LIVING WITH AND HELPING AN ANXIOUS DOG
The good news is that there are a number of things you can do to help reduce your dog’s anxiety and help her get through those difficult times:
1. Medication. First and foremost, a truly anxious dog needs pharmaceutical help – and, sooner rather than later. This is a quality-of-life issue, and the sooner you see your veterinarian about appropriate medication, the happier you and your dog will both be.
If your veterinarian is not behaviorally knowledgeable (it’s a complex field!), she can schedule a phone consult with a veterinary behaviorist for guidance on appropriate medications for your dog. If your vet does not already have a relationship with one, there is a complete list of veterinary behaviorists here: dacvb.org/about/member-directory
2. Comforting. There is absolutely nothing wrong with comforting your anxious or frightened dog. You are not at risk of “reinforcing the unwanted behavior” (as some people used to believe); you can’t reinforce emotion. Think how soothing it is for you to have someone comfort you when you are stressed. Then go and comfort your stressed dog!
3. Managing. We can’t say this frequently enough: The better you are at managing your dog’s environment to prevent her exposure to the conditions that cause her anxiety, the better life will be for her (and for you!). As you work to modify her anxiety, keeping her below her anxiety threshold as much as possible will help your modification efforts go more smoothly as well.
4. Products. There is an ever-growing list of products on the market designed to help your dog through episodes of anxiety. Many of them can be helpful, and it’s often a very individualized response – what helps one dog may be totally useless for the next. I put them in the “can’t hurt, might help” category and encourage my clients to try as many as possible to see what might work. (See “Products to Help Ease Your Dog’s Anxiety”)

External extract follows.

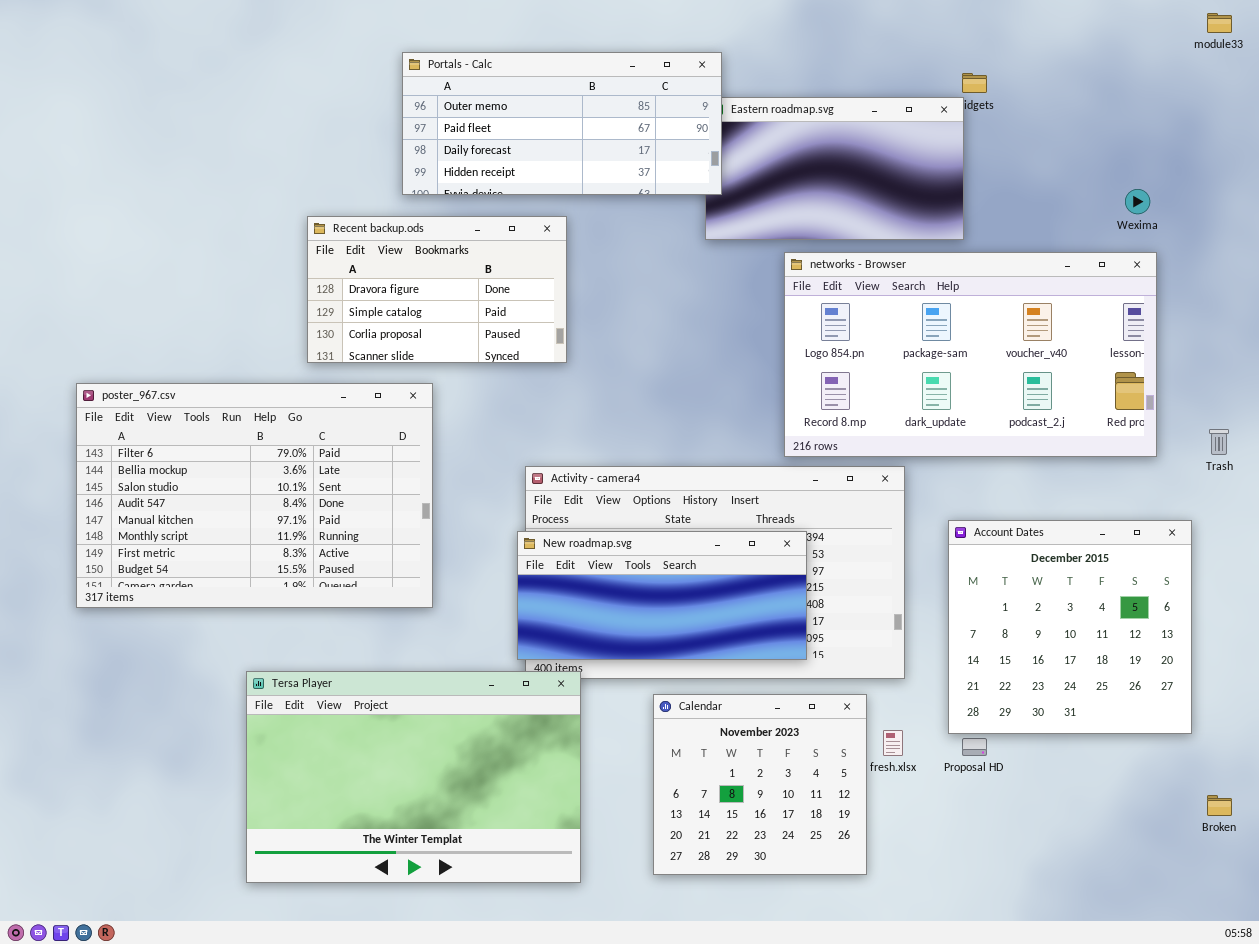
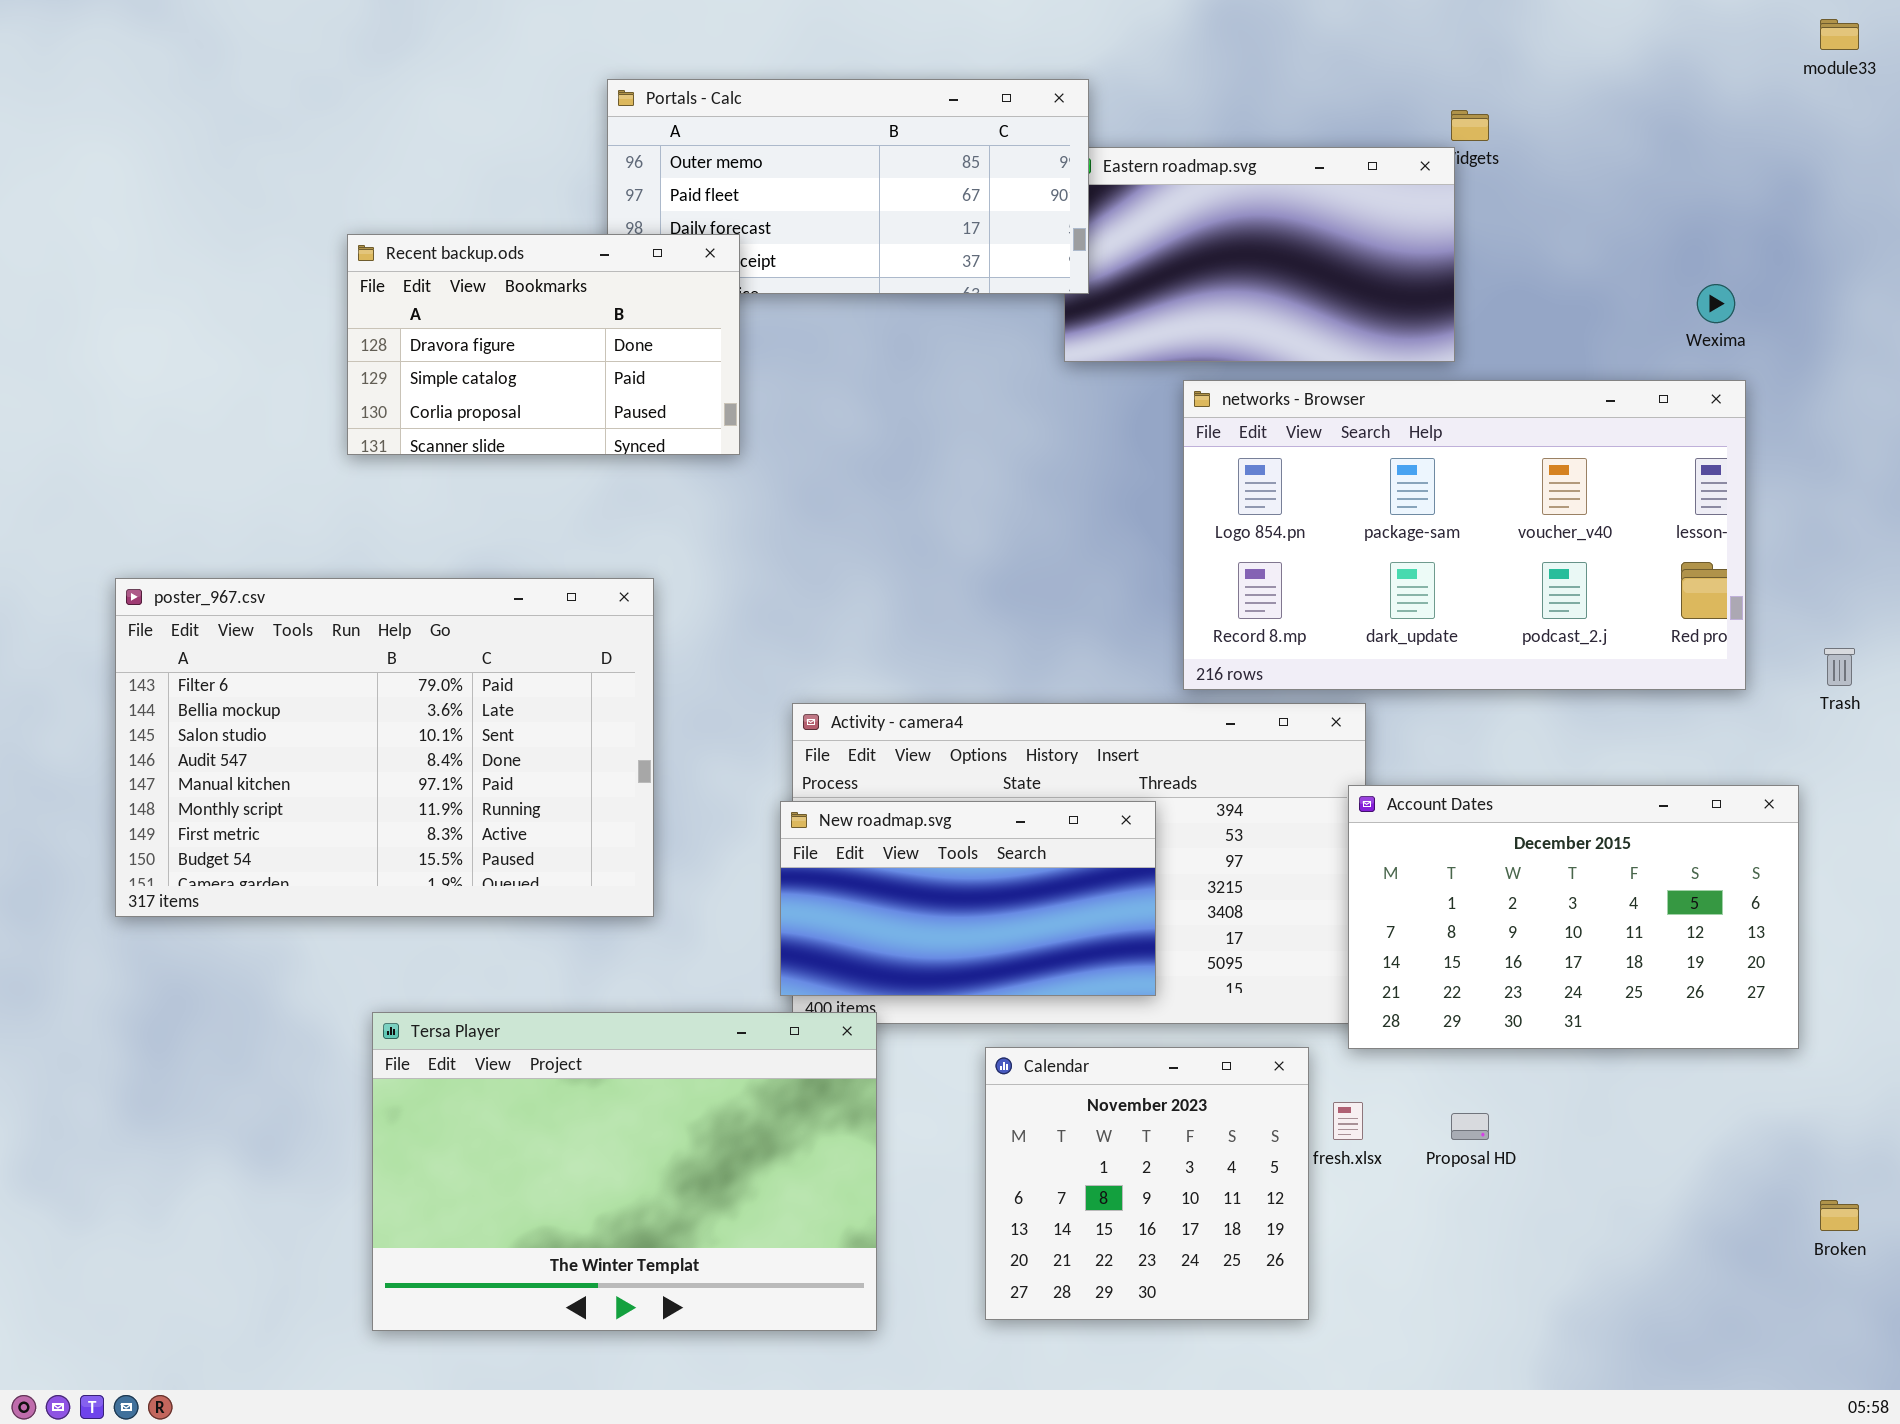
Recent backup.ods: [307,216,567,363] -> [347,234,740,455], moved
Account Dates: [948,520,1192,734] -> [1348,785,1799,1049], resized
New roadmap.svg: [517,531,807,660] -> [780,801,1156,996], resized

5. Modification. All the above, by themselves, won’t “fix” your dog’s anxiety. You will also need to work to help her understand that she doesn’t need to panic about whatever it is that is triggering her extreme emotional response.
Carried out carefully, a program of habituation can help. This means just exposing your dog to the trigger stimulus at a very low intensity – a level at which she shows awareness but no distress whatsoever – and keeping it there until she doesn’t even notice it at all – then very gradually increasing the intensity, waiting for her to “not care” at each new level before increasing intensity again. (This can be impossibly hard to do with things like thunderstorms and fireworks!)
When you add treat-feeding to habituation you get counter-conditioning and desensitization – the mainstay of emotion-changing behavior modification.
Anxieties don’t get fixed quickly or easily, but with your loving attention to your dog’s emotional needs you can do a lot to help her have a better life.